* _The problem_:
Could you render the lines below as a Markdown table, with a Row column for the row number and a Text column for the line, omitting any blank lines?

* _Provided records_:
>>

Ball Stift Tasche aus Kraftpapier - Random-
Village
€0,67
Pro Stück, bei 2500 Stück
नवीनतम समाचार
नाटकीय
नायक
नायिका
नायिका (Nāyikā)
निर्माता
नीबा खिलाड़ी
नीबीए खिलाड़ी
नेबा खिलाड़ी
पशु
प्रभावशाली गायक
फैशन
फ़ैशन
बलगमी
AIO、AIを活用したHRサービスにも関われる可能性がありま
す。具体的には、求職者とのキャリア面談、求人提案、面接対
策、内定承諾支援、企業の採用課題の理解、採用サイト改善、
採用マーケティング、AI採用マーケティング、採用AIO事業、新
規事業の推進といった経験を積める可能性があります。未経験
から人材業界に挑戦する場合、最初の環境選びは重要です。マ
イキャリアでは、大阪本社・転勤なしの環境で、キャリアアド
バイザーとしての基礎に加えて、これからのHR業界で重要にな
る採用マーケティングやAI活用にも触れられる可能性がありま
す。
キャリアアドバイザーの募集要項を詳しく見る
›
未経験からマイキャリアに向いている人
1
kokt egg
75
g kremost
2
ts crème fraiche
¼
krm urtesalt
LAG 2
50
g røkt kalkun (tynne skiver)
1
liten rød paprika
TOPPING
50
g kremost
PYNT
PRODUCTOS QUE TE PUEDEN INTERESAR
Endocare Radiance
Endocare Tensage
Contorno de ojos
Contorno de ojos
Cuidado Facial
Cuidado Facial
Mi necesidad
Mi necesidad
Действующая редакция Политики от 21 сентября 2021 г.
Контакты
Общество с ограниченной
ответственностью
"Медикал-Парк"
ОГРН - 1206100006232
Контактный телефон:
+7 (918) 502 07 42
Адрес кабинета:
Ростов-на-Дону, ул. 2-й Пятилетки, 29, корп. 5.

<<

* _Reply_:
| Row | Text |
|---|---|
| 1 | Ball Stift Tasche aus Kraftpapier - Random- |
| 2 | Village |
| 3 | €0,67 |
| 4 | Pro Stück, bei 2500 Stück |
| 5 | नवीनतम समाचार |
| 6 | नाटकीय |
| 7 | नायक |
| 8 | नायिका |
| 9 | नायिका (Nāyikā) |
| 10 | निर्माता |
| 11 | नीबा खिलाड़ी |
| 12 | नीबीए खिलाड़ी |
| 13 | नेबा खिलाड़ी |
| 14 | पशु |
| 15 | प्रभावशाली गायक |
| 16 | फैशन |
| 17 | फ़ैशन |
| 18 | बलगमी |
| 19 | AIO、AIを活用したHRサービスにも関われる可能性がありま |
| 20 | す。具体的には、求職者とのキャリア面談、求人提案、面接対 |
| 21 | 策、内定承諾支援、企業の採用課題の理解、採用サイト改善、 |
| 22 | 採用マーケティング、AI採用マーケティング、採用AIO事業、新 |
| 23 | 規事業の推進といった経験を積める可能性があります。未経験 |
| 24 | から人材業界に挑戦する場合、最初の環境選びは重要です。マ |
| 25 | イキャリアでは、大阪本社・転勤なしの環境で、キャリアアド |
| 26 | バイザーとしての基礎に加えて、これからのHR業界で重要にな |
| 27 | る採用マーケティングやAI活用にも触れられる可能性がありま |
| 28 | す。 |
| 29 | キャリアアドバイザーの募集要項を詳しく見る |
| 30 | › |
| 31 | 未経験からマイキャリアに向いている人 |
| 32 | 1 |
| 33 | kokt egg |
| 34 | 75 |
| 35 | g kremost |
| 36 | 2 |
| 37 | ts crème fraiche |
| 38 | ¼ |
| 39 | krm urtesalt |
| 40 | LAG 2 |
| 41 | 50 |
| 42 | g røkt kalkun (tynne skiver) |
| 43 | 1 |
| 44 | liten rød paprika |
| 45 | TOPPING |
| 46 | 50 |
| 47 | g kremost |
| 48 | PYNT |
| 49 | PRODUCTOS QUE TE PUEDEN INTERESAR |
| 50 | Endocare Radiance |
| 51 | Endocare Tensage |
| 52 | Contorno de ojos |
| 53 | Contorno de ojos |
| 54 | Cuidado Facial |
| 55 | Cuidado Facial |
| 56 | Mi necesidad |
| 57 | Mi necesidad |
| 58 | Действующая редакция Политики от 21 сентября 2021 г. |
| 59 | Контакты |
| 60 | Общество с ограниченной |
| 61 | ответственностью |
| 62 | "Медикал-Парк" |
| 63 | ОГРН - 1206100006232 |
| 64 | Контактный телефон: |
| 65 | +7 (918) 502 07 42 |
| 66 | Адрес кабинета: |
| 67 | Ростов-на-Дону, ул. 2-й Пятилетки, 29, корп. 5. |